Maybe they do. But no one has actually asked. And even if they have, popularity is not a good medical argument.

Most people also like sugary soda. We do not hand patients cola in the waiting room. Television can function like the sugar soda of the mind.

Medical staff often seem genuinely puzzled by requests for quiet. Once, while recovering from surgery in a blissfully silent private room, a nurse could not understand why I did not want the television turned on. She was sincerely baffled.

Receptionists can be surprisingly defensive about it. One technician protested when I declined a blood pressure reading after sitting in a noisy waiting room.

“But that’s a good program,” she insisted.

I had no idea what program she meant.

To make matters worse, I’ve seen waiting rooms are arranged so that only a few seats can actually see the television. Everyone else hears an indistinct roar that is too loud to ignore but too garbled to follow.

The result is the worst of all worlds.

None of these problems are difficult to solve.

I suspect there may even be financial incentives behind the endless televisions. More than one doctor has commented online that administrators insisted on installing televisions despite their objections. In the American medical system, business decisions often override common sense.

Yet I have also seen clinics that take a different approach. Some waiting rooms have no televisions at all. One even posts a large sign asking patients to take phone conversations outside.

No one complains. Staff say it makes their work easier. Why can’t everybody do this?

Imagine a simple alternative. Remove the television. Encourage patients to bring their own audio and headphones if they want entertainment. Provide reading materials the way waiting rooms used to.
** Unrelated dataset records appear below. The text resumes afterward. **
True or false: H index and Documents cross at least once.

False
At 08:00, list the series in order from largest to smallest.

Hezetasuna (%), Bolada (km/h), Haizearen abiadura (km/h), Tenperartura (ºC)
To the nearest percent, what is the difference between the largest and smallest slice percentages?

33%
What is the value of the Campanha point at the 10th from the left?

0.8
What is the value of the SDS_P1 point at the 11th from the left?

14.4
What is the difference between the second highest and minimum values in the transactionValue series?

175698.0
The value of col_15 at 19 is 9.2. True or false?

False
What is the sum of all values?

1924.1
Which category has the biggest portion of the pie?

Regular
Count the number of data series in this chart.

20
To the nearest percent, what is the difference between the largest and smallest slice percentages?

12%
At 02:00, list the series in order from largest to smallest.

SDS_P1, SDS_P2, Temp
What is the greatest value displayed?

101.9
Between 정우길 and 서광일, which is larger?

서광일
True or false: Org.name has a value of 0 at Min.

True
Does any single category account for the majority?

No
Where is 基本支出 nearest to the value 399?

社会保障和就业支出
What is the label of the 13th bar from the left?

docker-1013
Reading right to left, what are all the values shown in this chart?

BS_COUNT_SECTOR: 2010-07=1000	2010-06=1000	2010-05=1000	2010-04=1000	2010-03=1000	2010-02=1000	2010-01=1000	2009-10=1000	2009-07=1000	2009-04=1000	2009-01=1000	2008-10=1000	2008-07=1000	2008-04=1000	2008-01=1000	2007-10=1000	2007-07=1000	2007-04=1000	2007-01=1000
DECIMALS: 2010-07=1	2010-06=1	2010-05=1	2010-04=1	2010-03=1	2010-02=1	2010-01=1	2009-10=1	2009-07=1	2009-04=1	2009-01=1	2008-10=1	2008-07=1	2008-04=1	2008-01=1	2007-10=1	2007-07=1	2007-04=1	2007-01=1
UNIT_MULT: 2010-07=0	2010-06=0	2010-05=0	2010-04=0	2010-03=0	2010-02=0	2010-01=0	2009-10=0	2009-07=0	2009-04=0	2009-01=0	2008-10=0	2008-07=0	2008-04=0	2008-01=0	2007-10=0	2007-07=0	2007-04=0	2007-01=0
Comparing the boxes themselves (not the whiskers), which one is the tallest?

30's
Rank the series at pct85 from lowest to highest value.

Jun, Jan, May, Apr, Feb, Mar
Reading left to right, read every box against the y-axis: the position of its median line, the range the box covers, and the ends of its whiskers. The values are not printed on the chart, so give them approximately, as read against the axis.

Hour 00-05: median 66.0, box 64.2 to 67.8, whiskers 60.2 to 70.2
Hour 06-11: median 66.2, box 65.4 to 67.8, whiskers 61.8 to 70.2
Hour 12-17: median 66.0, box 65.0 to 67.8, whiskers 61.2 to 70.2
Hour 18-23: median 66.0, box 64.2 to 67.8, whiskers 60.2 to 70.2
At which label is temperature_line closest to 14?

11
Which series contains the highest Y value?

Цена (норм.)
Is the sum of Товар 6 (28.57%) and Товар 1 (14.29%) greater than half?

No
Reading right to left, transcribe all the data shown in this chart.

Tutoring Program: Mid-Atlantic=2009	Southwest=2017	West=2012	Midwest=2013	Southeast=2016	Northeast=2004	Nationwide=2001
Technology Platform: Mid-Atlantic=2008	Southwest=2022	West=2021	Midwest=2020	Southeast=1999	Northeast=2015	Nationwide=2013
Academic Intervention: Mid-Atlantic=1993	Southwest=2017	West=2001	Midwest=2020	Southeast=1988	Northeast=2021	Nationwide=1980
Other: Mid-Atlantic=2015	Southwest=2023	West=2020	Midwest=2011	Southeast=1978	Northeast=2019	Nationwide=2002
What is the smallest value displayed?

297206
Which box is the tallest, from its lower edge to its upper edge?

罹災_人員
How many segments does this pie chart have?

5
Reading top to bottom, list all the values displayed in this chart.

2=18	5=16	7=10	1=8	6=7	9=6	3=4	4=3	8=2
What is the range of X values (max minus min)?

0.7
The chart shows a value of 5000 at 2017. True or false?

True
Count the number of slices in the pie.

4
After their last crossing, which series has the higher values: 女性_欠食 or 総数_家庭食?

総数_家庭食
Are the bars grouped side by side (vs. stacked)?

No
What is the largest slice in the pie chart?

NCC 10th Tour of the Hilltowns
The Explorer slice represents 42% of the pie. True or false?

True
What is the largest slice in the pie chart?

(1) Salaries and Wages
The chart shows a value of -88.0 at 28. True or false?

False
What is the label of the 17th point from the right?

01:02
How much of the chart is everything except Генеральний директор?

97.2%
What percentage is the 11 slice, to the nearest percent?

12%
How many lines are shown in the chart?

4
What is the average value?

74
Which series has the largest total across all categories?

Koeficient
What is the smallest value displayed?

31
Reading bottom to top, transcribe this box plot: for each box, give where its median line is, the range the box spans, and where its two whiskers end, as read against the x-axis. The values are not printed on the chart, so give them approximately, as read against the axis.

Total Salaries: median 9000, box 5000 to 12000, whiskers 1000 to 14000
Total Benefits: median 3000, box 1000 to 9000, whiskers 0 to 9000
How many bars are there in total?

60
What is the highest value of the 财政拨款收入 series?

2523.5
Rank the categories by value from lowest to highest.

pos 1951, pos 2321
Most important of all, the medical world needs to recognize that single people are now a major demographic. They need to know that more of us are living alone.  And staff needs to recognize that noise affects patients differently.

For some people television is soothing background distraction. For others it is the equivalent of a medication that causes agitation and stress.

Medicine already understands that the same drug can calm one patient and enrage another. Why not apply the same principle to the environments where patients receive care?

Hospitals now invest in specialized equipment to protect premature babies from noise. Surely adults deserve at least a fraction of that attention.

Instead we are told, with a shrug, that hospitals are noisy places.

They are noisy because nobody has decided that quiet is worth paying for. And the medical world has underestimated the impact of silence and solitude on health and healing.